Собаки по-прежнему выли, в сером море этой равнины звук, раздиравший воздух, как петушиный крик, внушал отвращение, и от него становилось еще тоскливее и холодней. К счастью, я захватил с собой бутылку виски. И курил, курил, только бы успокоиться. Когда совсем стемнело, я осветил приборы, фары включить я боялся. Хоть бы поезд прошел…
Мне приходили в голову различные истории, рассказы о людях, которые забирались в эти места, когда и дорог еще не было, а потом их находили где-нибудь в овраге – скелет да одежда, только и всего. Бандиты, жажда, солнечный удар, змеи. Легко было представить себе те времена, когда люди здесь убивали друг друга, когда люди падали на землю, чтоб уже не подняться. Тоненькая змейка железнодорожного полотна и шоссе – вот все, что было здесь от рук человеческих. Уйти в сторону от дороги, забраться в овраги, продираться сквозь кактусы под этим звездным небом – да возможно ли это?
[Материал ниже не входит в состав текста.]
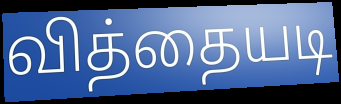
வித்தையடிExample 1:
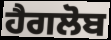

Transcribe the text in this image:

ਹੈਗਲੋਬ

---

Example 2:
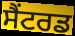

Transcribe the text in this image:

Я вздрогнул и вскочил на ноги, когда неподалеку от меня чихнул пес, а где-то вдали покатился камень. Выключил свет, потом тотчас же снова включил его. Чтоб прогнать страх, вспомнил наваленный на повозку скарб, узлы, тюки, кастрюли; вспомнил лица мексиканцев. Должно быть, семья отправлялась па сезонные работы в Сан-Бернардино или еще выше, в горы. Я разглядел худенькие ноги детей, копыта мула, который едва плелся. Ветер трепал грязно-белые брюки шагавшего за повозкой мексиканца, мул вытягивал шею, с трудом тащил повозку. Проезжая мимо, я подумал, что эти бедняки, должно быть, заночуют в каком-нибудь овраге – конечно, им не добраться до станции 37, прежде чем стемнеет.
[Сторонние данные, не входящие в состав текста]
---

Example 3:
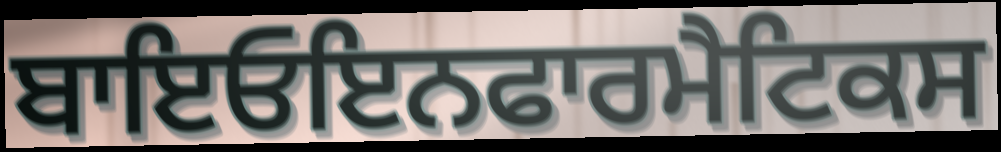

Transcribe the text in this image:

ਬਾਇਓਇਨਫਾਰਮੈਟਿਕਸ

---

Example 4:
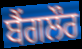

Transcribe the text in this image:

ਬੈੰਗਲੌਰ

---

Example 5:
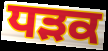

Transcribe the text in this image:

ਧਡ਼ਕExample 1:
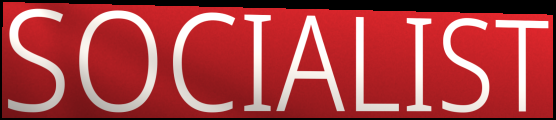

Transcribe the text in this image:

SOCIALIST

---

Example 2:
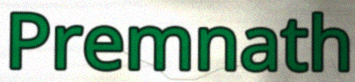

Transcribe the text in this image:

Premnath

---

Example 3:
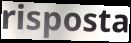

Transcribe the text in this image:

risposta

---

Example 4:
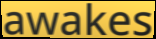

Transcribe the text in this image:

awakes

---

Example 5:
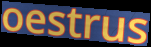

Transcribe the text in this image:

oestrusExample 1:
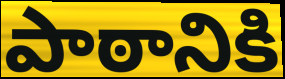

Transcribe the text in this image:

పాఠానికి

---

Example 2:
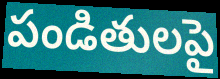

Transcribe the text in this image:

పండితులపై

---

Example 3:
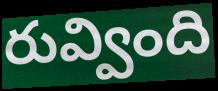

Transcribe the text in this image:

రువ్వింది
Вот взять хотя бы их, подумал я. Где у них дом? Ну как можно родиться и жить в такой стране, как эта? А все же люди приспосабливались, тянулись куда-то в поисках сезонной работы, жили жизнью, не дававшей им передышки,– полгода в подвалах, полгода в открытом поле. Этим даже не пришлось пройти через приют в Алессандрии, жизнь сама выкурила их из нор, бичевала то голодом, то постройкой железной дороги, то переворотами и войнами из-за нефти, и теперь они едва тащились вслед за своим мулом. Еще счастье, что мул есть. Были и такие, что из дому уходили босиком, даже без женщины. Я вышел из кабины на дорогу и застучал каблуками, только бы согреться. Равнину поглотила ночь, по ней скользили тени, дорога едва виднелась. А ледяной ветер все шуршал и шуршал, взметая песок; собаки умолкли; отовсюду доносились вздохи, отзвуки чьих-то голосов. Я достаточно выпил, чтобы больше ничего не бояться. Стоял, вдыхал в себя запахи высохшей травы, соленого ветра и вспоминал холмы Фресно.
Потом послышался шум поезда. Сначала будто конь тащил по ровным камешкам дороги повозку, но вот показались огни. Я понадеялся, что это чья-нибудь машина или, может, та самая повозка мексиканцев. Вскоре грохот заполнил равнину, засверкали искры. Что думают об этом змеи и скорпионы?